NOTE: This article does not represent investment advice and is solely the author’s opinion for managing his own investment portfolio. Readers are expected to perform their own due diligence before making investment decisions. Please see the Disclaimer for more detail.
Additional Reading
- Muji at Hhhypergrowth published a review of the announcements from Dash 2022 as well. He and I agree on many points and his perspective lends readers additional appreciation for the different product motions. Interested readers can check out his coverage of Datadog. Some content is for subscribers, but is well worth the cost.
Thanks Peter for this. AWesome update as always. Out of curiosity, have you looked into Confluent? Feels like it would be right in your wheelhouse….

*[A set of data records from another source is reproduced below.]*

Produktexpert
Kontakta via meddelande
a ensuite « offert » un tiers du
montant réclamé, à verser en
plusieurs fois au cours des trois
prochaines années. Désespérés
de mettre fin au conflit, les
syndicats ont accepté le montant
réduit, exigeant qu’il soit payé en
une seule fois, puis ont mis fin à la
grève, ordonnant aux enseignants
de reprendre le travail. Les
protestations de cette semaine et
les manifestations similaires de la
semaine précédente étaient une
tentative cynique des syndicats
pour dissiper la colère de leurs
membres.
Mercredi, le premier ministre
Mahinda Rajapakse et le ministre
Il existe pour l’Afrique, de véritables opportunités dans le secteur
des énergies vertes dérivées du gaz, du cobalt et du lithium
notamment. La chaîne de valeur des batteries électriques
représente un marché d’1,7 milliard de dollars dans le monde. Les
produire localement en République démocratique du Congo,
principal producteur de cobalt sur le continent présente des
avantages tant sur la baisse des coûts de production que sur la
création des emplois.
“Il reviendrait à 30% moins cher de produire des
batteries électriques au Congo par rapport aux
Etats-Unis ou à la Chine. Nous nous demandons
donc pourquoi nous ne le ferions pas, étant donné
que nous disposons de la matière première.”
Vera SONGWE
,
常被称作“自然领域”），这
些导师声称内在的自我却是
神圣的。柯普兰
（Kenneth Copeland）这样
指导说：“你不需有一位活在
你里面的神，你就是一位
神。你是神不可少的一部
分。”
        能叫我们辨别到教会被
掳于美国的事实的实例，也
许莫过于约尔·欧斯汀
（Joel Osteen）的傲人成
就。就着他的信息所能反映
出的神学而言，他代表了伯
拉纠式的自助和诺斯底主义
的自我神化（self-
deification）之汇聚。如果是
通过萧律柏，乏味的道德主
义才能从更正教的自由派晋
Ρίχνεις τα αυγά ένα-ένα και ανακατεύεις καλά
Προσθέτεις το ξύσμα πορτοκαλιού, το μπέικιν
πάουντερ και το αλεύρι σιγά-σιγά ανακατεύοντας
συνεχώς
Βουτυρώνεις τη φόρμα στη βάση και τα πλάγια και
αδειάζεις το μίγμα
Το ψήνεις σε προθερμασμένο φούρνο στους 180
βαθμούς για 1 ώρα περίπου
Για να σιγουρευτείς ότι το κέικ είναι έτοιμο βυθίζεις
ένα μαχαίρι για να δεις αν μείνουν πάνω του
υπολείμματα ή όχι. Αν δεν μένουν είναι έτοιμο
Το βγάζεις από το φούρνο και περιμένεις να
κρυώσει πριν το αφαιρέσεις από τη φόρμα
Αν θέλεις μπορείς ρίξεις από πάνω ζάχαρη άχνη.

Thanks, Tom. I am familiar with Confluent. My hesitation with initiating coverage and opening a position revolves around a couple of concerns. First, they are monetizing a largely open source project. My experience with those companies is that they start to face headwinds as they grow larger and few have been able to maintain high growth for a longer period of time, particularly as they approach $1B in revenue. We have seen this with Elastic, Hashicorp and to some extent (although macro as well) MongoDB. Second, and more important, is that I don’t see the market as being as large for “real time data streaming” as Confluent represents. I agree that the technology is useful to transport data, but there are multiple ways to accomplish that and the use cases that really benefit from real-time streaming represent a small subset of all functionality in a modern software stack.
Thanks for the very useful recap. Is Datadog going to run out of opportunities for new products in DevSecOps? I’m thinking of need and usefulness, rather than the attitude to the “ever-increasing bill”.
Hi Michael – that’s a fair question. I can see many more directions for them, like product analytics, security and pushing further into developer operations. They haven’t run out of opportunities yet, but would be something to watch.